Coronavirus

Berlin and Paris call for acceleration of recovery: "We have lost too much time"

French and German finance ministers present their recovery plans

3 min
French President Emmanuel Macron and German Chancellor Angela Merkel during a video conference.

BrusselsIt's been almost a year since Angela Merkel and Emmanuel Macron revived the EU's Franco-German engine to propose a recovery fund against the coronavirus pandemic with common debt. But the energy generated from Berlin and Paris still circulates through the gears of the European Union without combustion. The money hasn't arrived, hasn't even begun to be issued, and meanwhile the United States already has a new president who has launched an unprecedented economic recovery plan. "We have to be clear, we were very efficient last year in adopting the European recovery plan and the decision to issue common debt. But since then, we have lost too much time, China has regained its growth and the United States is already bouncing back", French Finance Minister Bruno Le Maire acknowledged on Tuesday.

He said this at a joint virtual press conference with his German counterpart, Olaf Scholz, who wanted to honor and claim epically the gesture of their respective heads of state and government. "Without our cooperation, the moment we are celebrating right now would not have been possible", said Scholz. "When France and Germany want to, Europe can", the Frenchman reiterated. A politically necessary claim because the gesture is far away and the European Union continues to be questioned, even more so after the president of the United States, Joe Biden has announced a plan to revive the American economy with unprecedented public spending.

"Europe is different from the United States. There are also the fiscal strategies of the states themselves and then our joint response, a big problem that is absolutely different from the response of ten years ago and that I am convinced will make a global difference", the German minister responded when asked about the need to rethink the scale of the European recovery plan in the face of the magnitude of the pandemic and the American response. Le Maire was even more blunt: "The comparison with Biden is unfair and inappropriate. If you want to make comparisons between the two continents, you have to take into account European social policies and the money already spent".

Even so, that the self-proclaimed engine of Europe claims the quality of the European response does not mean that they do not admit that there is no time to lose to face the recovery. That is why Le Maire has asked the European Commission to go as fast as possible to approve the recovery plans and the governments that have not yet done so to activate the necessary ratification in order for the Commission to be indebted to obtain the 800,000 million euros of the recovery fund. He also warned of the danger of depending on the United States or China in economic and technological terms.

Several countries have yet to ratify this and the European Commission is counting on the most optimistic scenario that it will be able to start distributing the advances in June.
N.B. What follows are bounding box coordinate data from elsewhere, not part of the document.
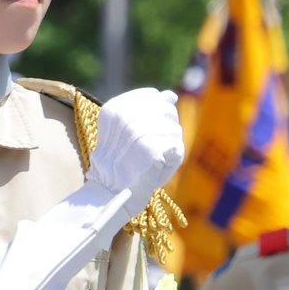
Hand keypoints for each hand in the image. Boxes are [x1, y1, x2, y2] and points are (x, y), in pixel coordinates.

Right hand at [87, 88, 184, 211]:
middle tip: (150, 149)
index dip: (158, 113)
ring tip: (152, 160)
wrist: (111, 194)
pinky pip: (177, 146)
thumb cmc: (122, 163)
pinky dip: (173, 160)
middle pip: (167, 110)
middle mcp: (124, 116)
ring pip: (175, 129)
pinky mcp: (151, 150)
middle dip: (166, 129)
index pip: (153, 96)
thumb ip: (149, 109)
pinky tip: (158, 168)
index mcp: (115, 108)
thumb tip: (170, 95)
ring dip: (170, 147)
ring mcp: (138, 132)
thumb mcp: (132, 131)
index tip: (147, 132)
Even so, Le Maire himself has admitted that he expected them in September. For the money to arrive, Brussels needs to approve the recovery plans that will be presented largely this week (Greece and Portugal have already submitted them). But the Commission has two months to look at them and the Council another month, deadlines that are not expected to be shortened.
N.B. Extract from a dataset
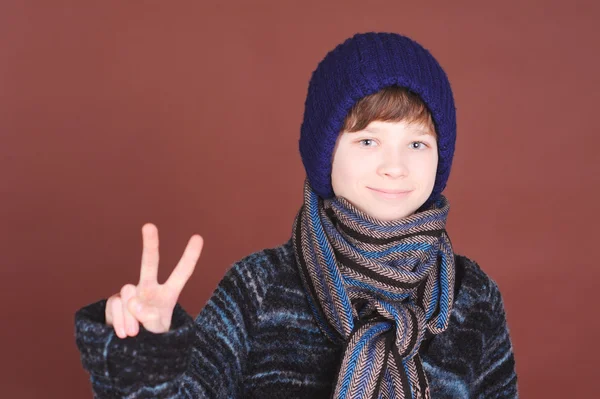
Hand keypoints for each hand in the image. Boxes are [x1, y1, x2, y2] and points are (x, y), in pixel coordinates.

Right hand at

In the general lines presented by the two ministers, Scholz explained that of the 25.6 billion euros in subsidies that Germany will receive from the fund, 11.5 billion will go to green policies or ecological transition and 14 billion to digital transformation, and he pointed out that it will mean a growth of two points of the German GDP. For his part, Le Maire has defended the need to reform and modernise the French economy with the 39.4 billion euros in subsidies that correspond to the fund.